L’entrevue de saint Cloud est un court roman où la plume d’Harold Cobert fait merveille, j’apprécie cet auteur car à chaque livre il se renouvelle tout en gardant une plume profondément sensible et humaniste.
L’intrigue est historique sur une rencontre entre Marie Antoinette et Mirabeau en 1790 à Saint Cloud à l’époque ténébreuse de la Révolution. On alterne les récits des 2 protagonistes et le récit des différents épisodes de la Révolution de la prise de la bastille à la fin de la monarchie. Cette entrevue a bien eu lieu mais les historiens ne savent pas ce qui s’est déroulée. L’auteur imagine donc cette conversation intense qui dévoile le caractère et le comportement de ces 2 figures de l’histoire.
Mirabeau célèbre orateur, connu pour sa laideur et son goût pour les femmes essaye de convaincre la reine de lui faire confiance pour sauver la monarchie. Il souhaite une monarchie constitutionnelle et ne pas laisser l’initiative au peuple et à son nouvel ennemi Robespierre ou à ses adversaires du Triumvirat. On suit les méandres de sa pensée, sa facilité pour écrire, son éloquence, son parcours personnel blessé. On a une psychologie fine du personnage qui m’a beaucoup plu, notamment sur sa vie que je ne connaissais pas du tout. Ses excès et ses éclairs de génie, de visionnaire sur l’avenir de la monarchie en font donc un bon personnage de fiction. Les dialogues sur la liberté, le pouvoir du peuple sont vraiment savoureux et nous rappellent les origines parfois oubliées de notre démocratie.
La reine est seule, abandonnée aux prise avec la vindicte populaire, ses amis et sa famille sont loin, elle ne supporte plus ce peuple parisien, sa violence et veut comprendre les intentions réelles de Mirabeau. Elle se rappelle au cours de l’entretien les humiliations, les douleurs qu’elle a subies durant son règne à la cour. Elle parait beaucoup plus fragile et finalement très humaine.

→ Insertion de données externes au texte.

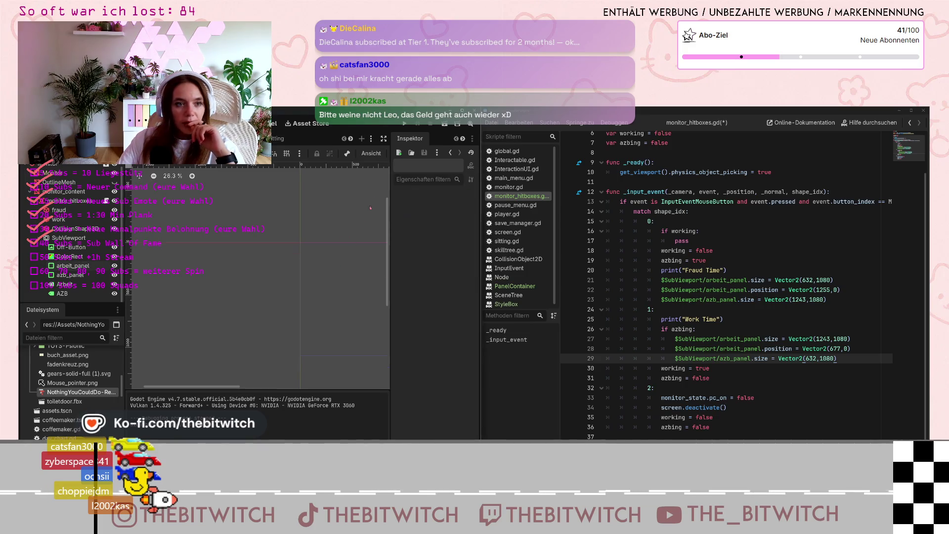
key(ctrl+s)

Ce dialogue et cet affrontement verbal entre les 2 personnages historiques est très intéressant, on retrouve le style et la fureur de l’époque. Le récit des épisodes importants de la révolution, de la violence, des bouleversements rapides de l’époque, des débats et du rôle de l’Assemblée sont bien retranscrits. J’ai aimé cette alternance entre petite (la vie personnelle des personnages) et grande histoire (les faits historiques). De connaître les pensées, la psychologie des personnages qui les rendent tous les 2 profondément attachants avec leurs failles. Ce rendez vous manqué avec l’histoire qui est si subtilement mis en scène même si on en connait déjà l’issue, c’est la réussite de l’auteur d’introduire ce suspense et cette empathie.
J’ai apprécié la précision des détails, l’importance des sentiments et des motivations psychologiques des personnages, retrouvez ce 18e siècle incertain, les hésitations entre monarchie constitutionnelle et république. On a l’impression d’être au plus près de l’histoire, dans cette tragédie moderne avec cette impression de fin de règne. Le roman découpé en 3 grands moments se déroule comme une pièce de théâtre en 3 actes dont l’intensité et le tragique montent crescendo.
J’ai aimé découvrir la vie de Mirabeau, son parcours personnel qui le rend si humain loin de l’image d’Epinal que l’on en a. De même Marie Antoinette est loin de la reine frivole et sans cervelle ce qui est intéressant. A travers Mirabeau on suit les évolutions du siècle, les travers et les abus de l’absolutisme et mon côté historienne a aimé cette plongée dans l’histoire.
Une fois de plus conquise par le charme du récit conté par l’auteur, une belle mise en lumière de cette période révolutionnaire troublée à travers le destin de ces personnages hors normes. Alors n’hésitez pas à découvrir le tribun Mirabeau et sa lutte pour sauver la monarchie, vous passerez un agréable moment et vous ne verrez plus l’histoire comme une série de date mais les acteurs profondément humain d’un rendez vous manqué.